Answer these about the excerpt on question and answer extraction below:
1. Which component of the offline system determines a type for each question in the question and answer pairs?
2. What does the question and answer extraction module forward to the index controller?
3. What does the template based extraction module use in order to work?

:: SELECTED EXCERPT ::
◇ ◇ ◇
The method may further include writing, with the writer of the index controller, data to at least one data store of the offline system and synchronizing the data store of the online system with the data store of the offline system.
The method may further include extracting, with a question and answer extraction module forming part of the offline system, question and answer pairs from the hierarchical database and determining, with a question type detector forming part of the offline system, a type of question for each question in the question and answer pairs, wherein the index controller indexes question and answer pairs based on the question type.
The method may further include forwarding, with the question and answer extraction module, extracted question text to the question type detector, the question type detector determining the type of question based on the extracted question text.
The method may further include forwarding, with the question and answer extraction module, an answer list, reference links and metadata to the index controller, forwarding, with the question type detector, a question list and the question type to the index controller and combining, with the index controller, data received from the question and answer extraction module and data received from the question type detector.
The method may further include generating, with each of a plurality of question and answer extraction modules, question and answer pairs according to a respective methodology, the methodology being different for each question and answer extraction module and refining, with a question refinement component, questions of the sets of question and answer pairs, the question and answer pairs being created by the question refinement component from the sets of question and answer pairs from the plurality of question and answer modules.
The plurality of question and answer modules may include at least two, and preferably three or more, of a template based extraction module, a microformat extraction module, an internal link frequently asked questions extraction module, a text based frequently asked questions extraction module, a forum extraction module, a title content extraction module, a list extraction module and Hypertext Markup Language (HTML) tag extraction module.
The question and answer extraction module may be a template based extraction module, the method further including executing a site template configuration to determine a configuration and storing a library with the configuration based on the site template configuration, wherein the template based extraction module uses the configuration in the library.
The method may further include that the determination of the type of question includes receiving, with a question splitter forming part of the question type detector, question text of the respective question from the question and answer extraction module, splitting, with the sentence splitter, the sentence into component parts, removing, with a stop words filter forming part of the question type detector, stop words from the component parts and produces a question of unknown type from the component parts after the stop words have been removed, producing, with a stop words filter a question of unknown type from the component parts after the stop words have been removed, challenging each of a plurality of question type determinators to determine the question type of the question of unknown type according to a separate methodology, a plurality of question type determinators, each being challenged to determine a the question type according to a separate methodology.
◇ ◇ ◇
:: DATA SUPPLIED ::

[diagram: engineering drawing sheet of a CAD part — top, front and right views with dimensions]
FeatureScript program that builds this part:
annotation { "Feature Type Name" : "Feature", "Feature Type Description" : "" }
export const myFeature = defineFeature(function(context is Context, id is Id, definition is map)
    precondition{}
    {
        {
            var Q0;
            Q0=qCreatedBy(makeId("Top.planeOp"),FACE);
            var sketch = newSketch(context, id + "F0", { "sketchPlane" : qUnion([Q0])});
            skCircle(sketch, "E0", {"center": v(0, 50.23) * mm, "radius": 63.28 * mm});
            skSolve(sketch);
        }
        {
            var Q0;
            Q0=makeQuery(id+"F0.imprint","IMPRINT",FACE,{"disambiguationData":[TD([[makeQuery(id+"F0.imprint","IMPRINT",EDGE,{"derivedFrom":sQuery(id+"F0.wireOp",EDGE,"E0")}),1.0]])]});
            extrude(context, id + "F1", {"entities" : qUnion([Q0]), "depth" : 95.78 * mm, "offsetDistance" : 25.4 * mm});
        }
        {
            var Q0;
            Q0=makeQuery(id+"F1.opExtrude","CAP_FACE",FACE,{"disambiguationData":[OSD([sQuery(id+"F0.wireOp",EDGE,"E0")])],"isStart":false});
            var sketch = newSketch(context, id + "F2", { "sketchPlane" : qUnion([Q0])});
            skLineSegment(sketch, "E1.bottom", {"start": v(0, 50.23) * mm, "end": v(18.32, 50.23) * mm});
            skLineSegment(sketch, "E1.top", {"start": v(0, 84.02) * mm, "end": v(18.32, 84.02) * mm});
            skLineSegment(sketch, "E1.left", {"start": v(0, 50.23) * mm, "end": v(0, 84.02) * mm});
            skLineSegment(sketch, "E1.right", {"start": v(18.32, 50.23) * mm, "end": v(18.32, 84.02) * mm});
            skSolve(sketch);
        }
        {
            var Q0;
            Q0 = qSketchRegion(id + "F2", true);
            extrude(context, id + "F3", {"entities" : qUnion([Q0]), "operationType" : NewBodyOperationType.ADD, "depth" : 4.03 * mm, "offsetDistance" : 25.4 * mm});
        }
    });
◇ ◇ ◇
:: CORRECT RESULT ::
1. A question type detector.
2. An answer list, reference links and metadata.
3. The configuration stored in the library.